¹ Departments of Respiratory and Sleep Medicine, Medicine and Surgery, Monash Medical Centre; ² Monash Institute of Medical Research; ³ Monash University Centre for Inflammatory Diseases; and ⁴ Department of Biochemistry and Molecular Biology, Monash University, Melbourne, Victoria, Australia

Correspondence and requests for reprints should be addressed to Philip Bardin, FRACP, Ph.D., Department of Respiratory and Sleep Medicine, Monash Medical Centre, 246 Clayton Rd., Clayton, Victoria 3168, Australia. Email: Philip.bardin{at}southernhealth.org.au

Individuals with asthma are prone to viral and bacterial infections, and most asthma exacerbations have been linked to viruses, particularly rhinovirus. Excess transforming growth factor (TGF)-β present in asthmatic airways may cause immune suppression, as well as transdifferentiate fibroblasts to myofibroblasts, thereby augmenting proinflammatory responses after rhinovirus infection. After rhinovirus infection we examined virus replication and host cell immune responses in airway fibroblasts in the presence of TGF-β1 and in myofibroblasts. Primary culture fibroblasts were pretreated with TGF-β1 or transdifferentiated into myofibroblasts, and then infected with rhinovirus. Viral replication, virus release, chemokine production, and interferon (IFN) responses were measured over 72 hours. Rhinovirus replication and virus release into supernatants were enhanced in fibroblasts incubated with TGF-β1 and in fibroblasts obtained from patients with asthma. Myofibroblasts also showed more rhinovirus replication, and infected myofibroblasts produced excess neutrophil chemokines. Examination of innate responses revealed blunting of type I IFN reactions with dissociated viral RNA and IFN mRNA responses. Addition of type I IFN restituted antiviral responses, and the effect of TGF-β1 appeared to be mediated via actions on IFN regulatory factor-3 pathways. These data demonstrate that TGF-β1 mediates enhanced virus replication and proinflammatory responses in airway cells. TGF-β may act as an endogenous immunosuppressant promoting virus replication and inflammation during the evolution of acute severe asthma associated with rhinovirus infection.

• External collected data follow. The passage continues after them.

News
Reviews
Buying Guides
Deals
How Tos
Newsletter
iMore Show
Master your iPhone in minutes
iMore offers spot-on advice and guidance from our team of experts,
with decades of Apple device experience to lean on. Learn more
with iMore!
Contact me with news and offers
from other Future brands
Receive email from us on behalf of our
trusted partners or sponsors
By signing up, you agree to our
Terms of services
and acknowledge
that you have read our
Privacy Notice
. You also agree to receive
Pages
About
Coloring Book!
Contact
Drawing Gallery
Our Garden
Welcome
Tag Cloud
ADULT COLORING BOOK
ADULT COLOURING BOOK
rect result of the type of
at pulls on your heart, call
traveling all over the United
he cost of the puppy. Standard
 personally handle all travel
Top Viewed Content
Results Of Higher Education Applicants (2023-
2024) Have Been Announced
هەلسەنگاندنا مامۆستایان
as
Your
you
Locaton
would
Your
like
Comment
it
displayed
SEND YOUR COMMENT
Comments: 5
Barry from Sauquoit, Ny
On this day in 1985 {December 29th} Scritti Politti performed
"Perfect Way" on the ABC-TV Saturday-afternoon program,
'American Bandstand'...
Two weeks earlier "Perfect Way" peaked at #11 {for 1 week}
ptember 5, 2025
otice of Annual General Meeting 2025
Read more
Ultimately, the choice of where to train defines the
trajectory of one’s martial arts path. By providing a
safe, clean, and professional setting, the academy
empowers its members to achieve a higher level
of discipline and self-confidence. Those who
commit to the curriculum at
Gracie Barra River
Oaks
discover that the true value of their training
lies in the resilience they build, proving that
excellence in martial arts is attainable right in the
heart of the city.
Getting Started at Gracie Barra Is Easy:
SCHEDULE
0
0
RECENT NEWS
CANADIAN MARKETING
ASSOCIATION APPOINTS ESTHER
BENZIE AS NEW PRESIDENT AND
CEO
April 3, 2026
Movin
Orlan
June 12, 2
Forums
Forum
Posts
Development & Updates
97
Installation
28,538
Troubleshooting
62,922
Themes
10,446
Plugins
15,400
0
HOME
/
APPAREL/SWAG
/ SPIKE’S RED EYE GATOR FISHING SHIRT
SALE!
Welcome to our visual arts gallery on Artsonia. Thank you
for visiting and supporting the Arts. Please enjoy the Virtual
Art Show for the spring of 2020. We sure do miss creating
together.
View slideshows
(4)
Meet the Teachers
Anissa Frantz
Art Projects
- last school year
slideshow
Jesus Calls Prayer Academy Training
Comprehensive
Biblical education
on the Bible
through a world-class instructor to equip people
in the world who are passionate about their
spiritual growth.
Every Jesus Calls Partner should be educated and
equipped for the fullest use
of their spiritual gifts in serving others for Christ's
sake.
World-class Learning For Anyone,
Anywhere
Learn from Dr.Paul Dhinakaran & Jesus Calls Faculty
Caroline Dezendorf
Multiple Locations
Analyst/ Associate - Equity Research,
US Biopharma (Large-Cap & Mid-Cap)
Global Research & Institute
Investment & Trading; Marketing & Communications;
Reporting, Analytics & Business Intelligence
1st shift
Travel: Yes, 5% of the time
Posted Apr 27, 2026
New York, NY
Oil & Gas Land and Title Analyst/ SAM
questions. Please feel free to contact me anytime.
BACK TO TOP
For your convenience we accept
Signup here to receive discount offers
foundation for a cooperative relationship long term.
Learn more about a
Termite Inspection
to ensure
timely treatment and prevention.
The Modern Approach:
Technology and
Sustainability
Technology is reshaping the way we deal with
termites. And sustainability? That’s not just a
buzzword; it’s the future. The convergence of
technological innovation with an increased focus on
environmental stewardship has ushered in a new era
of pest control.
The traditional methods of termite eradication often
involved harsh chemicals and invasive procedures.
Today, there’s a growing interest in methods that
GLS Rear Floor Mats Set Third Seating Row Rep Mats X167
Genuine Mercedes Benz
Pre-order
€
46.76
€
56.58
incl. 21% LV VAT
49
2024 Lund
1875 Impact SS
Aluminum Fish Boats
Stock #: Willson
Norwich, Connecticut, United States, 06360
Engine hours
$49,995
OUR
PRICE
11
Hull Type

Key Words: TGF-β1 • rhinovirus • fibroblast • myofibroblast • asthma

CLINICAL RELEVANCE Transforming growth factor (TGF)-β is increased in asthma and may suppress immune responses. It is unknown whether TGF-β activity may impact on rhinovirus infections and play a role in virus-associated asthma exacerbations. TGF-β mediates enhanced rhinovirus replication probably via its suppressive actions on host type I interferon responses.